[Data extracted from a collection]
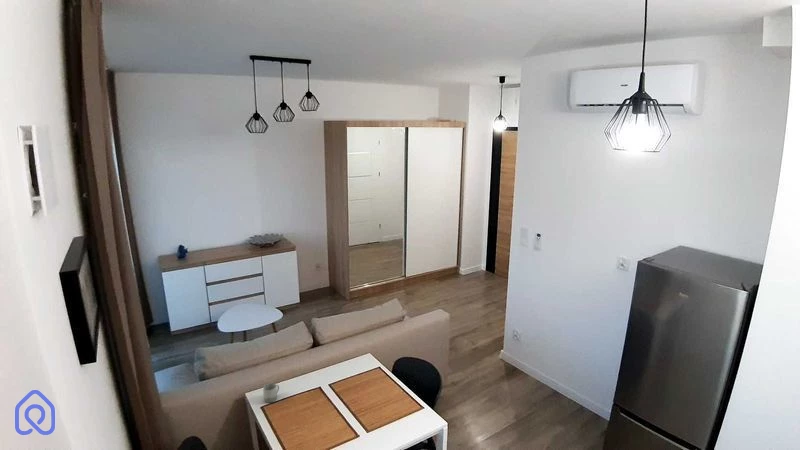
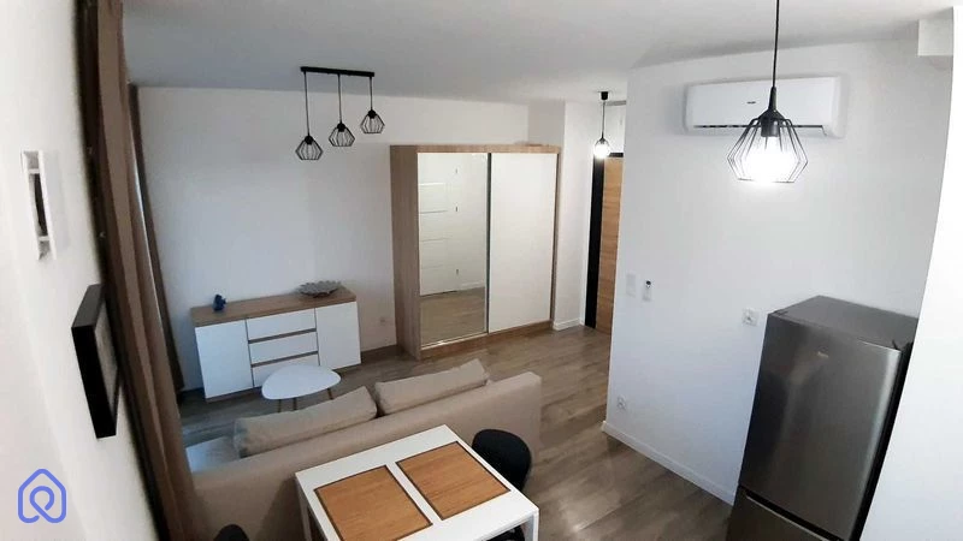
- cup [262,382,280,404]
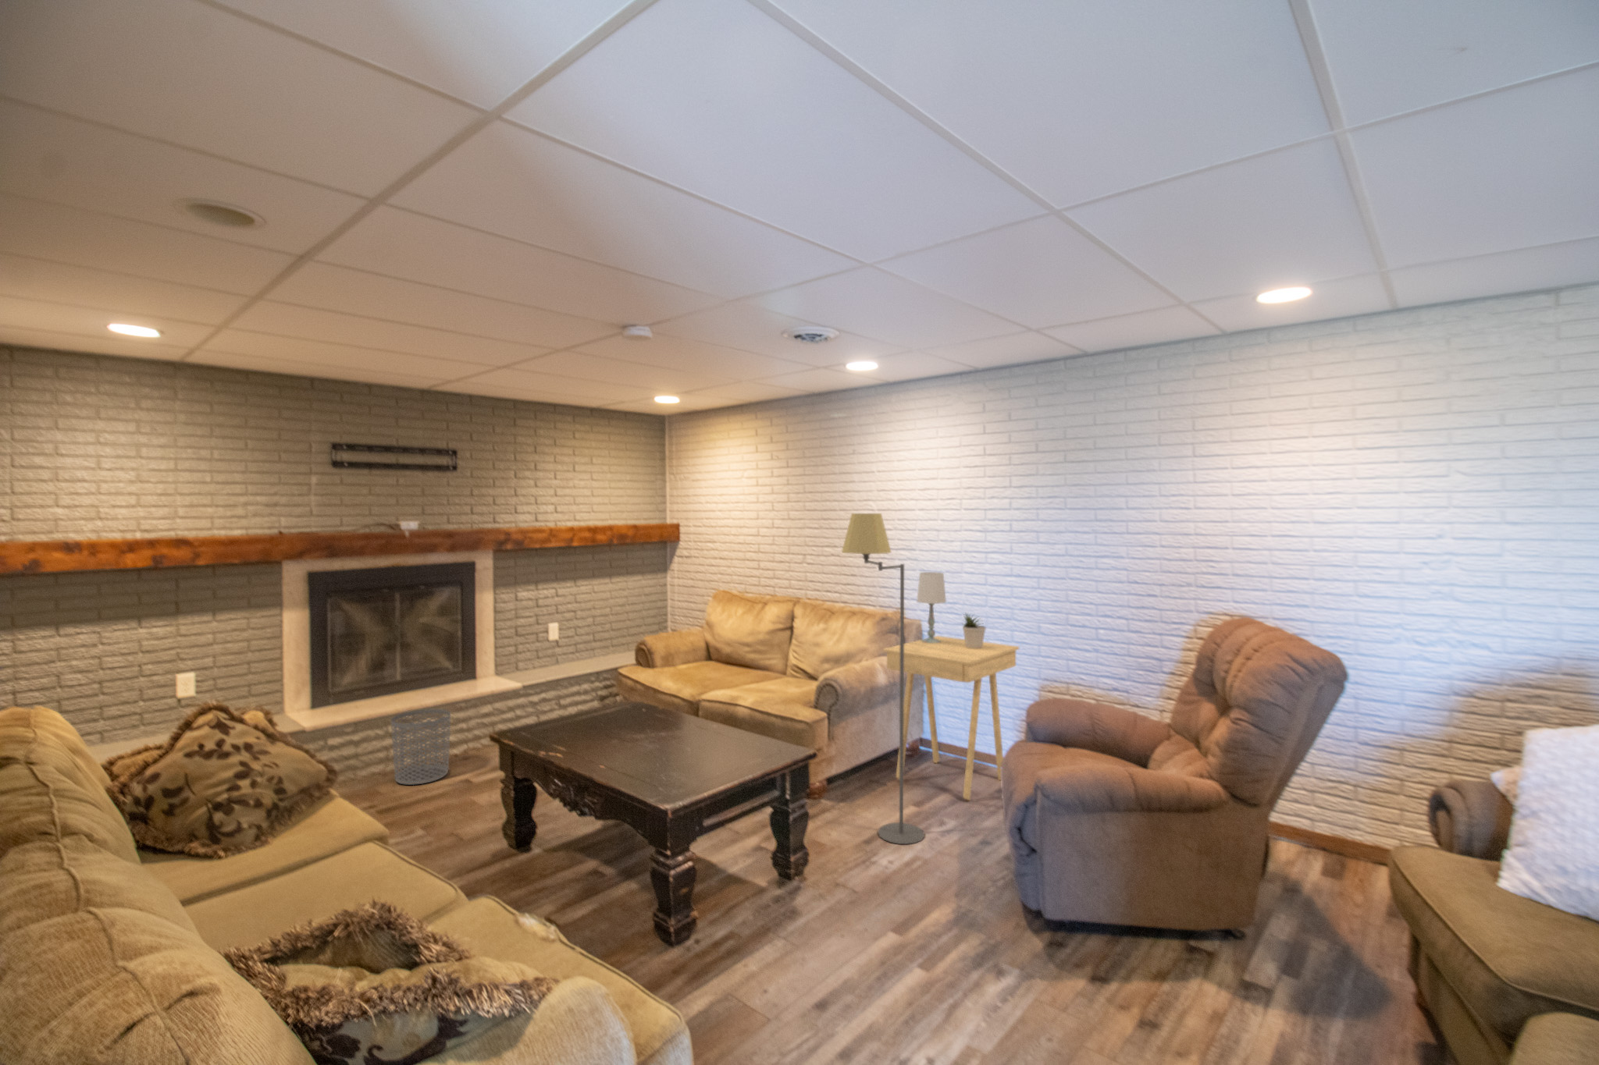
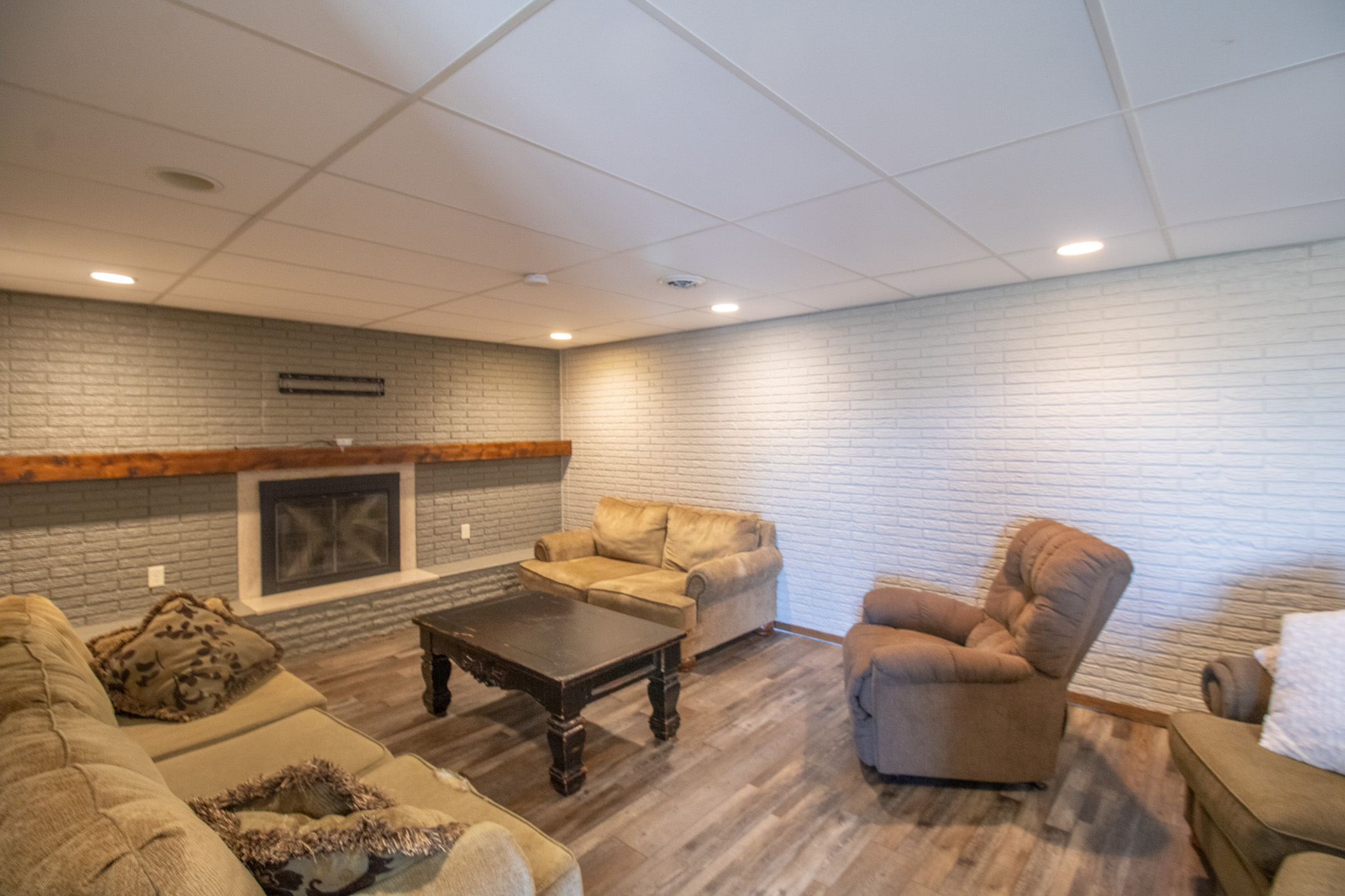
- floor lamp [841,512,925,845]
- potted plant [959,611,987,649]
- table lamp [915,571,948,643]
- side table [882,635,1020,801]
- waste bin [390,708,452,786]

→ PROBLEM: Your copy should hold each line above exactly and no pictures at all.

→ SOLUTION FOR THIS EXERCISE:
- cup [262,382,280,404]
- floor lamp [841,512,925,845]
- potted plant [959,611,987,649]
- table lamp [915,571,948,643]
- side table [882,635,1020,801]
- waste bin [390,708,452,786]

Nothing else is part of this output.